# joint entropy

Joint entropy of two variables $$X$$ and $$Y$$ is

\begin{equation} H(X, Y) = -\sum_{x,y} p(x, y) \log{p, y} \end{equation}

The lower bound of joint entropy is

\begin{equation} H(X, Y) \geq max (H(X), H(Y)) \geq 0 \end{equation}

Which means that you cannot reduce joint entropy by adding another unknown variable, the joint entropy will always jump up to the maximum entropy at least.

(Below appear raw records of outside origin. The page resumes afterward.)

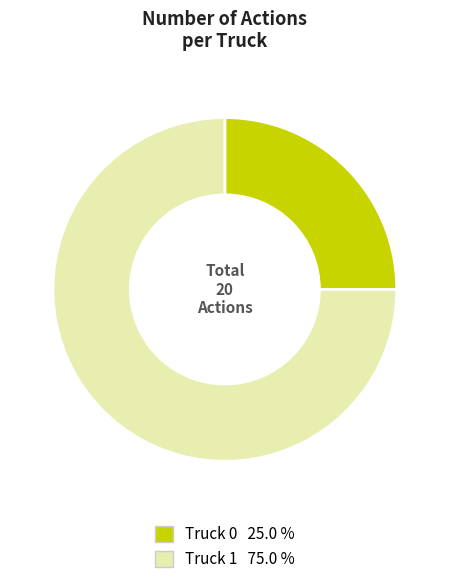

How many segments does this pie chart have?

2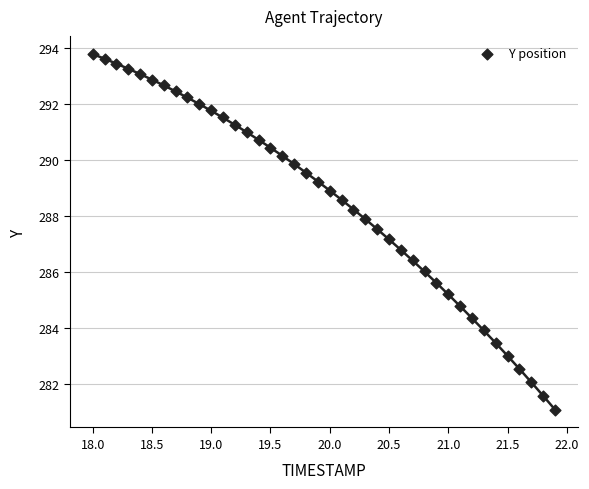

What is the range of Y values (max minus min)?

12.7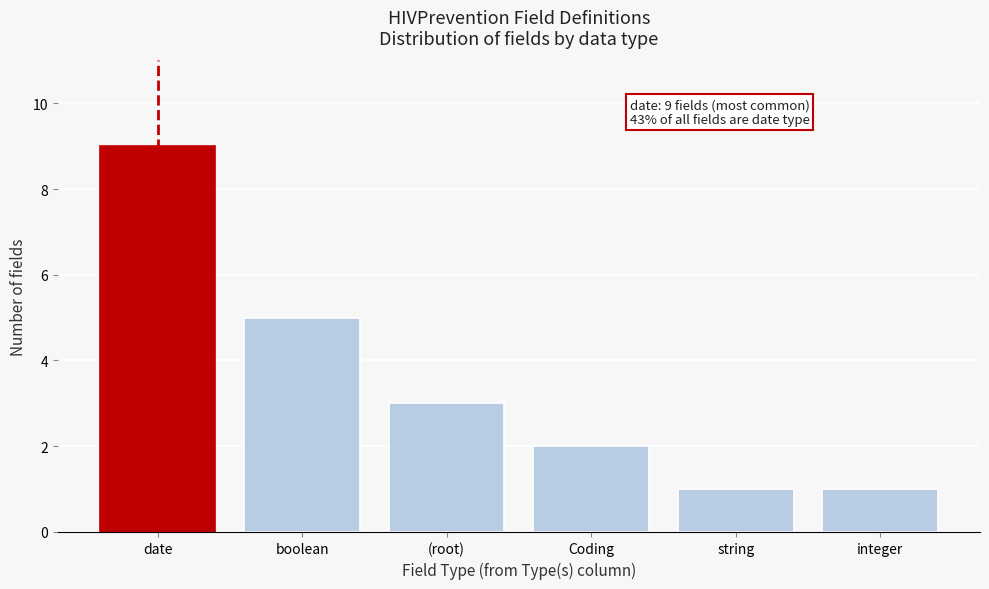

Reading right to left, extract all data points from this chart.

1	1	2	3	5	9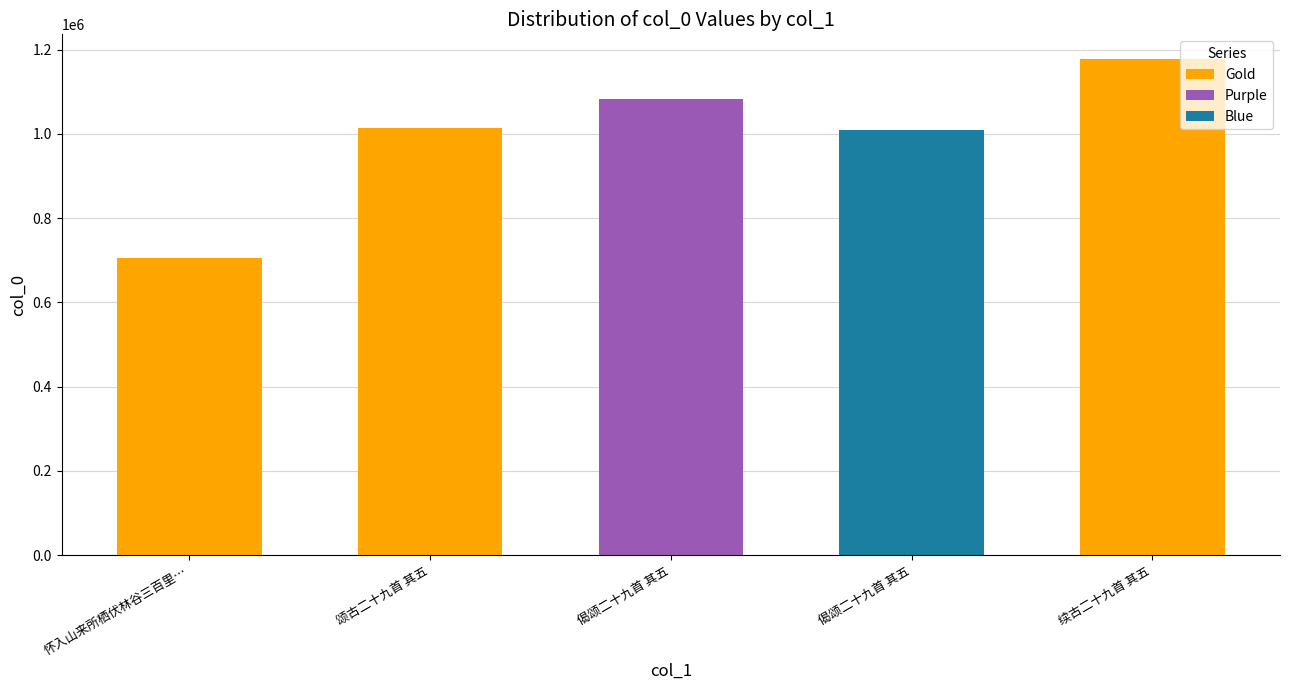

What is the average value?

997887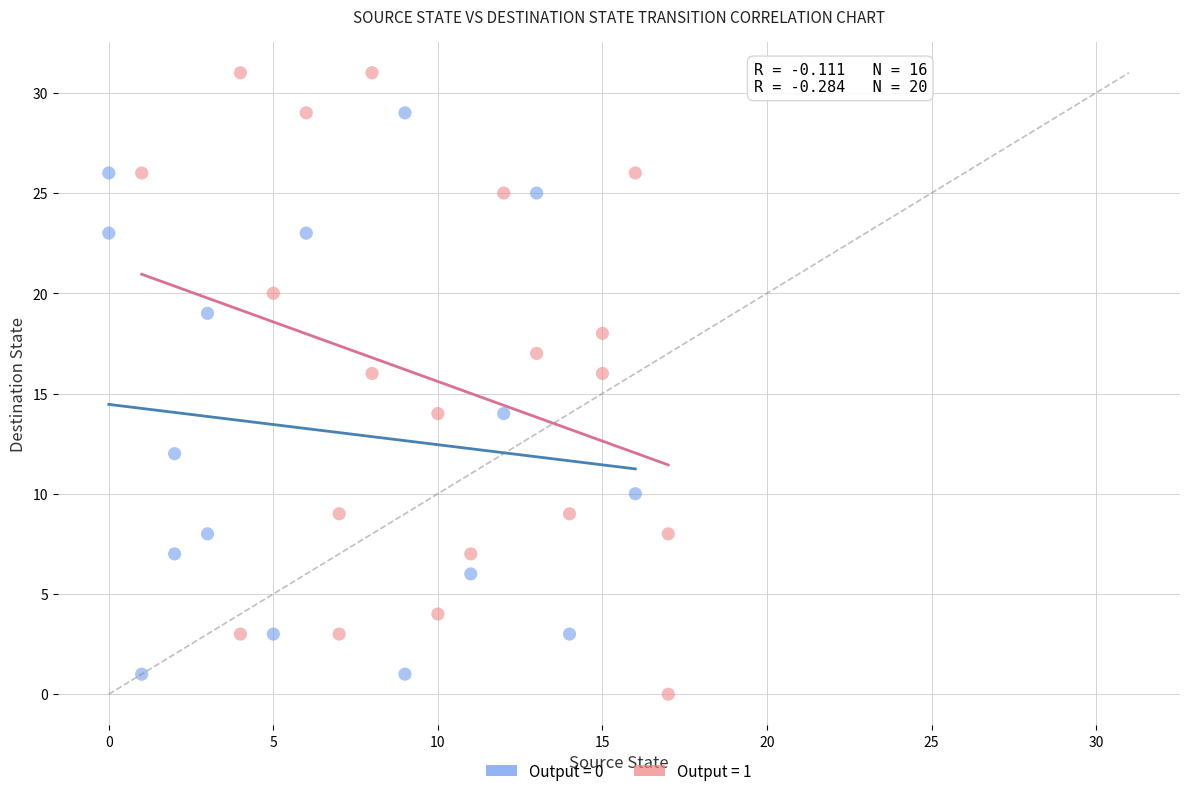

What are all the series names shown in the legend?

Output = 0, Output = 1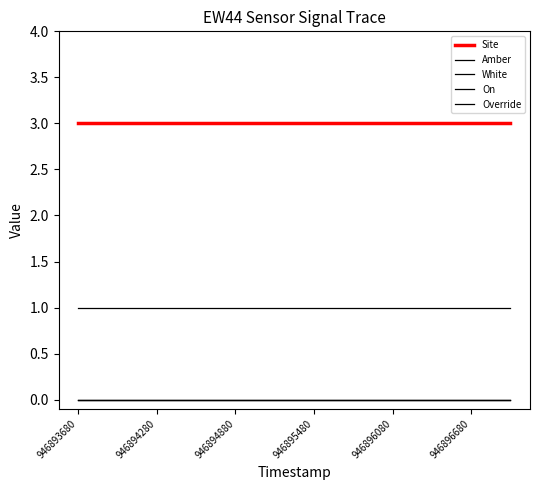

True or false: White and On intersect in this chart.

False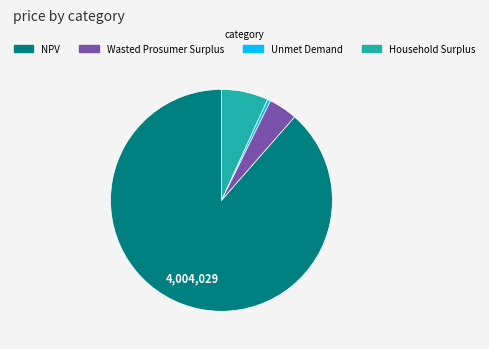

Does NPV represent more than half of the total?

Yes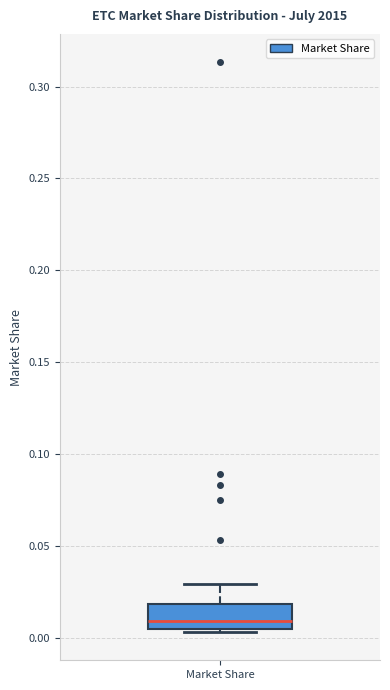

Where does the upper whisker of the box for Market Share end on the y-axis? The values are not printed on the chart, so give them approximately, as read against the axis.

0.030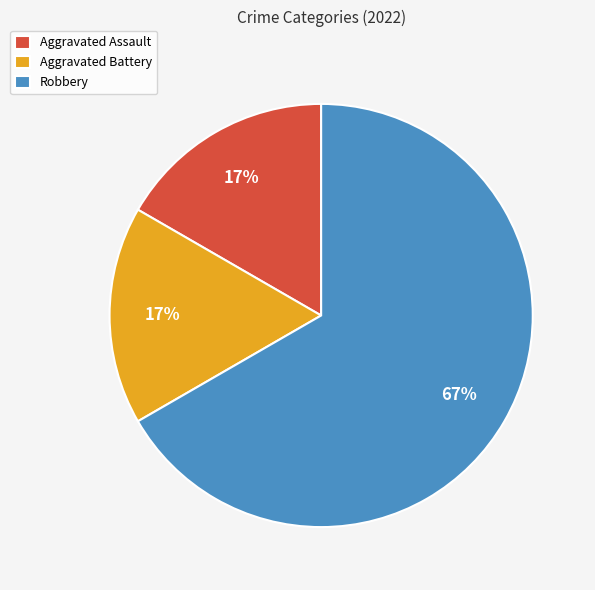

What is the largest slice in the pie chart?

Robbery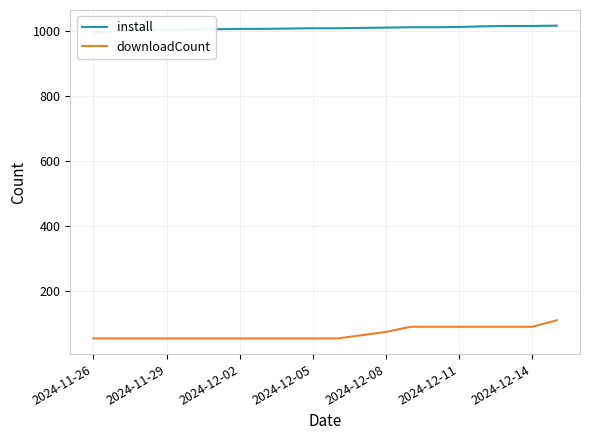

What value does the downloadCount series have at 2024-12-11, to the nearest 10?

90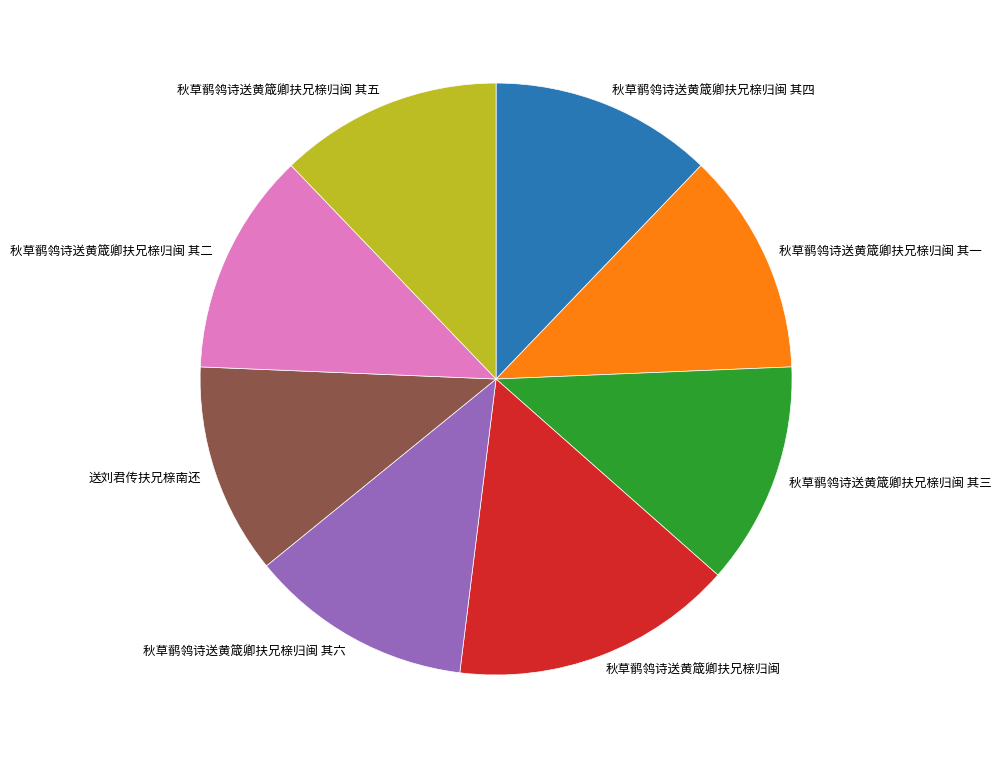

How many segments does this pie chart have?

8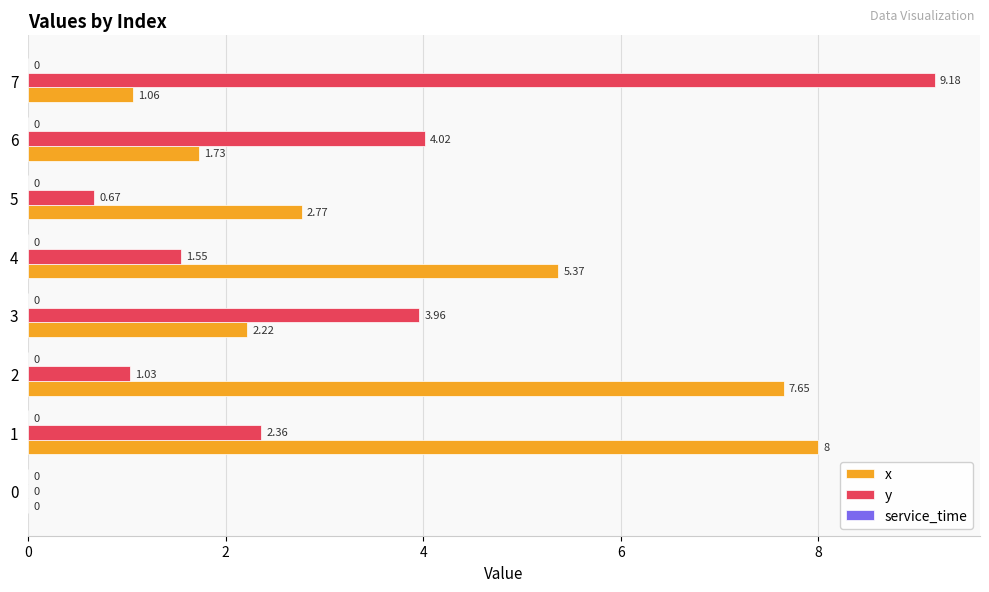

Which series has the largest total across all categories?

x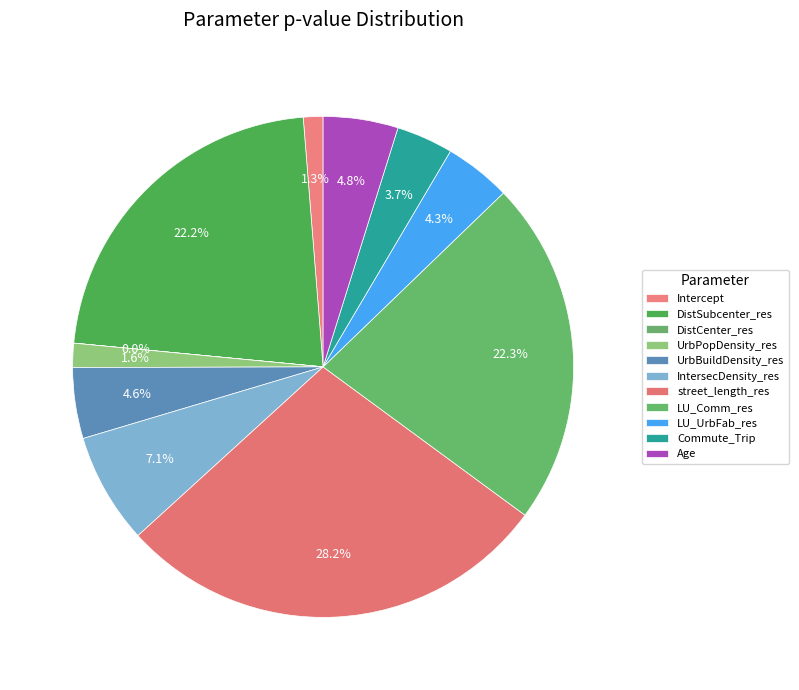

Is it true that UrbPopDensity_res is 10% of the pie?

False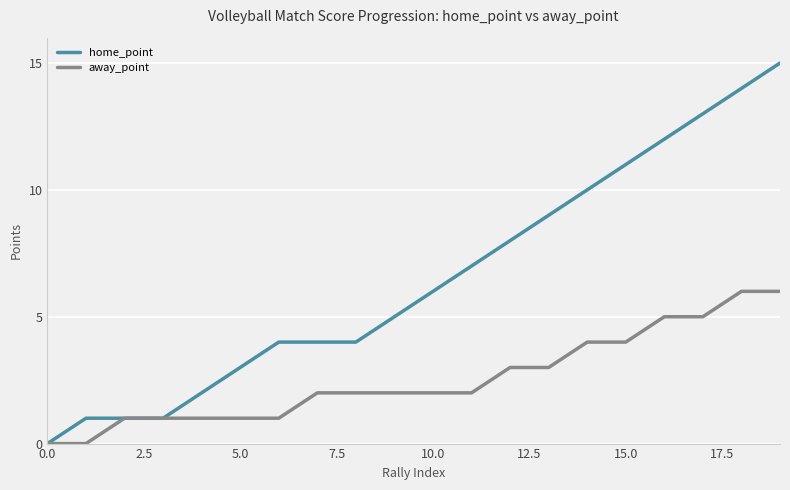

Which series has the widest spread of values?

home_point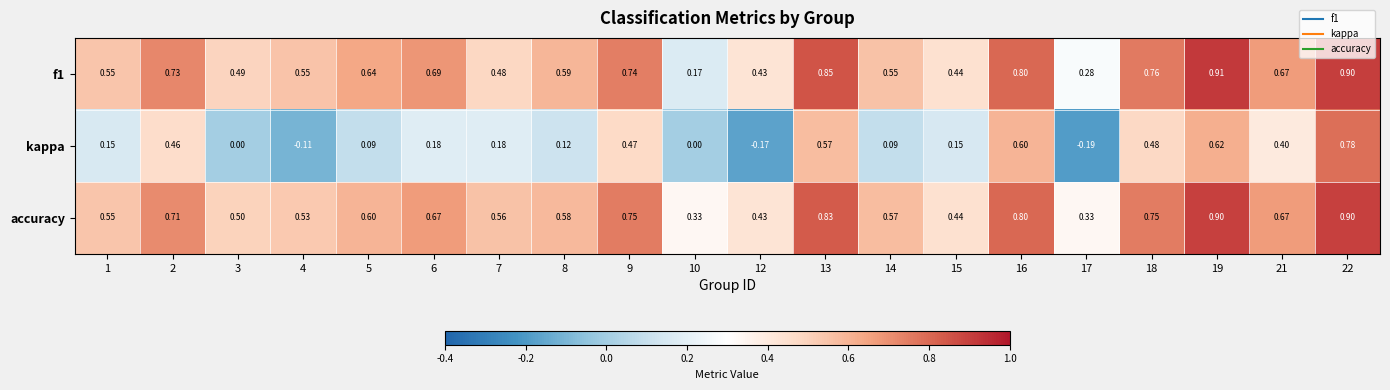

Which series has the largest total across all categories?

accuracy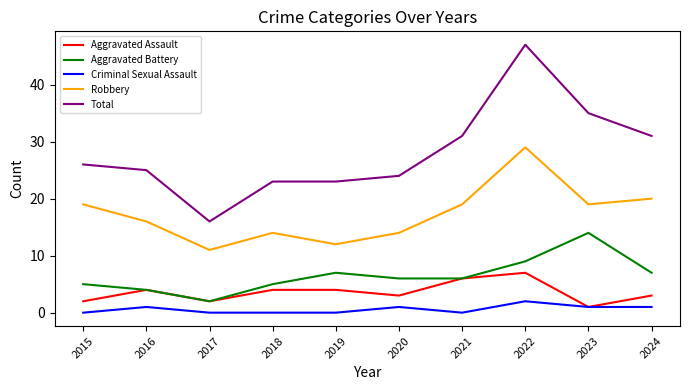

The Total series shows 10 at 2022. True or false?

False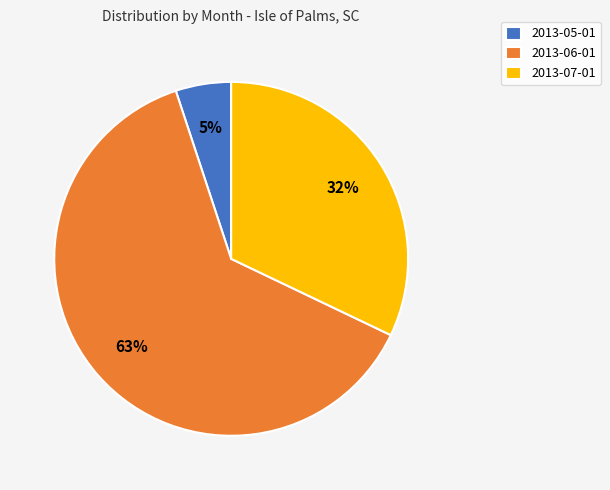

What is the majority slice?

2013-06-01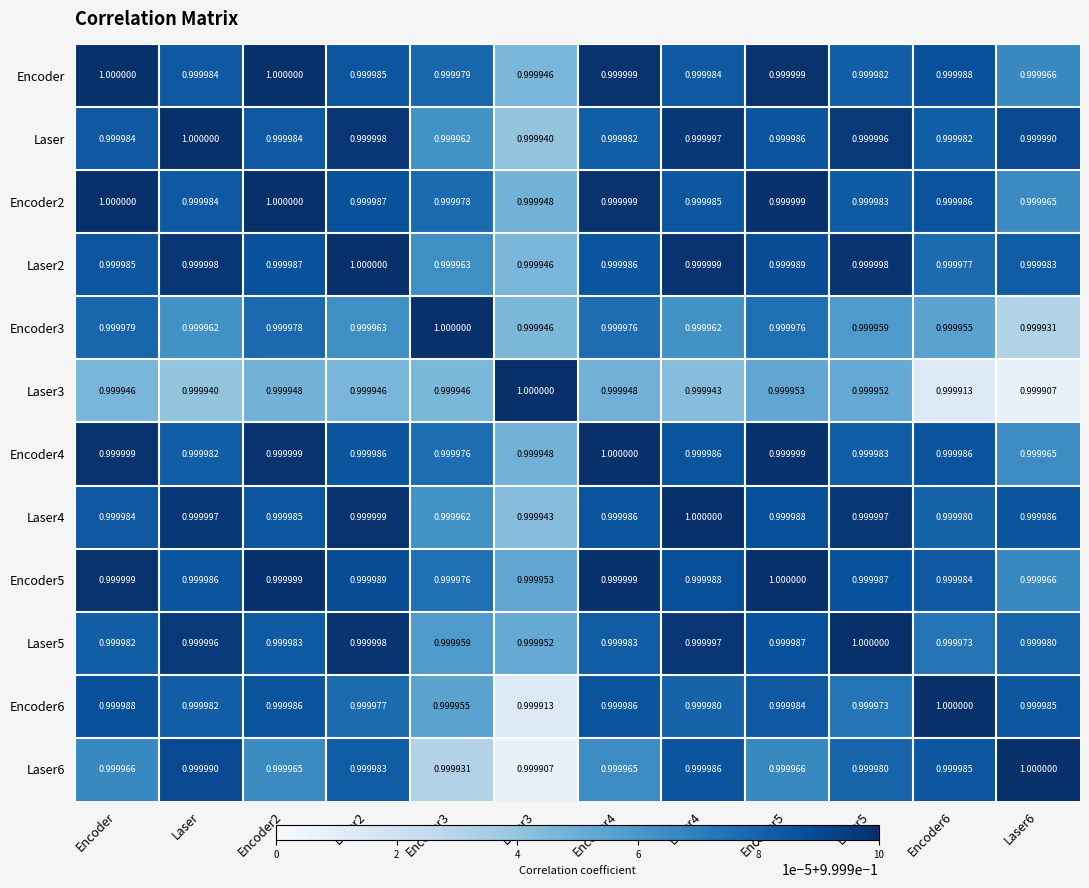

Is the value of Laser4 at Encoder greater than the value of Encoder5 at Encoder3?

Yes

An upper bound of joint entropy is

\begin{equation} H(X, Y) \leq H(X) + H(Y) \end{equation}

Equality is achieved when they are independent, implying that the information revealed by doing two experiments together is exactly equal to the information of doing each experiment individually. If they happened to be dependent, then there's some extra information in the system and so entropy may be lower (we need fewer bits to express all the information perfectly).

Finally, joint entropy is closely related to conditional entropy, in that

\begin{equation} H(X, Y) = H(Y|X) + H(X) \end{equation}

The information from performing a two experiments togther is exactly the information from $$Y$$ given we see $$X$$ and the information from doing $$X$$, recalling the additivity of entropy. If they are actually independent, then the conditional goes to just $$H(Y)$$ and we have the same result as above.